Chronic Joint Issues
Osteoarthritis is a common condition found in senior dogs, and even many younger dogs. There’s also hip dysplasia and elbow dysplasia to watch out for. According to Holistic Pet Info, supplements including glucosamine and chondroitin sulfate are go-to holistic treatments for canine joint pain. The goal is to improve cartilage and reduce inflammation without putting the dog in danger of drug-related side effects. Other treatments like acupuncture and massage are also good for pain relief.
There are few things more devastating than a cancer diagnosis. When it’s your dog, deciding on a treatment path is especially difficult. Chemotherapy and radiation are usually the recommended actions, but it isn’t always an option. As with people, chemotherapy causes serious side effects in dogs, and it can often diminish a pet’s quality of life.

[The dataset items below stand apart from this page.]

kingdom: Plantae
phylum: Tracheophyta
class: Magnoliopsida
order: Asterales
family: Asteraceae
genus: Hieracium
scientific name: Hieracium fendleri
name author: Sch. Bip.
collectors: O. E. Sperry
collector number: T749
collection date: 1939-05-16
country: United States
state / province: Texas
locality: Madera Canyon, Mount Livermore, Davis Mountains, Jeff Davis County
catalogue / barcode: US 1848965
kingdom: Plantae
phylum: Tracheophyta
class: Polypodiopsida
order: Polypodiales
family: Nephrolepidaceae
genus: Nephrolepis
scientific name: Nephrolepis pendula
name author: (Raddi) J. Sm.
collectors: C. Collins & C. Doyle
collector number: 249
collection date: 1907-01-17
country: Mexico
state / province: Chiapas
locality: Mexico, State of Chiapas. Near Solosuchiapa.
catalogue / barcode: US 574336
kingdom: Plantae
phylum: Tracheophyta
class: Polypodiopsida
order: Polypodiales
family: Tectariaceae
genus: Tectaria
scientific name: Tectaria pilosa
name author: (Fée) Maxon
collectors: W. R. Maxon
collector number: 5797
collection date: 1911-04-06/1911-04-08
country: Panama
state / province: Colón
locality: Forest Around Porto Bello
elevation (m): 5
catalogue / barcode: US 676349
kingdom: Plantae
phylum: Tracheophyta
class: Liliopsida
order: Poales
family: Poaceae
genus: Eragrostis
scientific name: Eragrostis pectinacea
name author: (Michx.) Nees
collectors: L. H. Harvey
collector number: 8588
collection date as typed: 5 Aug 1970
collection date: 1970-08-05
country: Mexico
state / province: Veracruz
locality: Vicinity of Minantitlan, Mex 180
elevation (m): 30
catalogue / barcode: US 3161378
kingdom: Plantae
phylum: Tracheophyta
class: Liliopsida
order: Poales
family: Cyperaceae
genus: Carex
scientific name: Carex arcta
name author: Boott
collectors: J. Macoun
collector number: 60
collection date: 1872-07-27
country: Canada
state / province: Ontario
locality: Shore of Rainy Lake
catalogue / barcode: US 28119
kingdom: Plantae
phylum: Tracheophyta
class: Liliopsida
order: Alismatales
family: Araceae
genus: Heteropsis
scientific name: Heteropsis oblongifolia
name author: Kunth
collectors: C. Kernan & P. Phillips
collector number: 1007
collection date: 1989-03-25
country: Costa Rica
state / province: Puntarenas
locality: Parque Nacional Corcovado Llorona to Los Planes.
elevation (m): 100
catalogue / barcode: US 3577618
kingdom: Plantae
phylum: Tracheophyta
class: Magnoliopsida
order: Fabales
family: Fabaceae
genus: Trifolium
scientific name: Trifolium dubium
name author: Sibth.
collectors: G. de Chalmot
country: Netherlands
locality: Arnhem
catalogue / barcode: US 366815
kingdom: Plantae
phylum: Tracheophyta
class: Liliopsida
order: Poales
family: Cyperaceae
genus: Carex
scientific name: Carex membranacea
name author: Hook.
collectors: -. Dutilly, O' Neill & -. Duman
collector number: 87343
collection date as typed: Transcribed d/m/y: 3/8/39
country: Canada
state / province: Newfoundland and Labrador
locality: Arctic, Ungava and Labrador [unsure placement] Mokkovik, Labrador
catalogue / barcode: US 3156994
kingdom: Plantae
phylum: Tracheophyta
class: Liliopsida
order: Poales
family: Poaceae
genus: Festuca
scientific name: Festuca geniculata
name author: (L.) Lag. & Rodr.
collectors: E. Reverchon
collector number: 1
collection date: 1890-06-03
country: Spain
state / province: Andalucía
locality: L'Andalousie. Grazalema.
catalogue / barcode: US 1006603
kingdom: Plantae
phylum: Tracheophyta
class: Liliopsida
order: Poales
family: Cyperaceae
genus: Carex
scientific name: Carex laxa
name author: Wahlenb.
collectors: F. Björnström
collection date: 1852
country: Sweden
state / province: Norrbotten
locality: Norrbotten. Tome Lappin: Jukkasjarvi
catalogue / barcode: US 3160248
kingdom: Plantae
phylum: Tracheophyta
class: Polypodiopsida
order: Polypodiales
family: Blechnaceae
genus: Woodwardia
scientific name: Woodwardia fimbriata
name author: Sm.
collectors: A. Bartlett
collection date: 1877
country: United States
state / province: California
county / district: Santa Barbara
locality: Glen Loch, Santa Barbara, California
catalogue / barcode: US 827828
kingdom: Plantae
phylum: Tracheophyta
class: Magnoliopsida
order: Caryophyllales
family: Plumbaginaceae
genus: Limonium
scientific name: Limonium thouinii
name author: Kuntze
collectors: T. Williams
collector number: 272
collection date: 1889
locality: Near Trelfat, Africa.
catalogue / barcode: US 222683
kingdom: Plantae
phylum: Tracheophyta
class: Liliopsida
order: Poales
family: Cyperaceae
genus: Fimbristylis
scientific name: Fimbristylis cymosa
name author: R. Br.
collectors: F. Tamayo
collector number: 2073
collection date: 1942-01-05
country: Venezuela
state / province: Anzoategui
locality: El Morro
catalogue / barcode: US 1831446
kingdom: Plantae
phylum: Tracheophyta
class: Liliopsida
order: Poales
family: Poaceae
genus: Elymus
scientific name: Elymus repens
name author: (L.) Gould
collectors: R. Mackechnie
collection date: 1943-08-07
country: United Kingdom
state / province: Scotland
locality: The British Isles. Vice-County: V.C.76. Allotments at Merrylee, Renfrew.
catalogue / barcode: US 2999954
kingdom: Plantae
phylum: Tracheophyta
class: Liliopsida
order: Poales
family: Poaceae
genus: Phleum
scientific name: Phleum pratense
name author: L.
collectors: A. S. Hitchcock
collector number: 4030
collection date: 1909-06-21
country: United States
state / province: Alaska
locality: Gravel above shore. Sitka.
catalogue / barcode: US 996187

Holistic vets offer ways to fight the disease, but they typically prioritize quality of life. Dogs Naturally lists supplements and nutritional changes as being important tools in fighting cancer. In cases where the dog is healthy enough for chemotherapy, a holistic vet will offer advice on natural substances and treatments to reduce side effects. CBD oil, acupuncture, Chinese herbs, and reiki are all options.
Should You Schedule an Appointment?
As the person who knows your dog best, you’re the only one who can make decisions for her health. Veterinarians can give advice and recommendations, but it’s ultimately up to you. Both traditional vets and holistic vets have the same goal in mind. They each want to help your dog live a healthy life. Many pet owners turn toward holistic healing methods when they’re concerned about quality of life with chronic and long-term conditions. It’s also valued as a type of lifelong preventative healthcare.
If you’re interested in learning more abut the benefits of holistic healthcare for your pet, start with finding the right vet. Look for a holistic vet who has experience and training in specific treatments like herbal medicines, nutrition, and homeopathy. There is no special license that makes a vet a holistic vet. You want someone, however, with specialized training in addition to the required vet school. Go to your first appointment with an open mind and remember to ask questions. Your dog is relying on you to make the right decisions. Exploring all your options is the best way forward.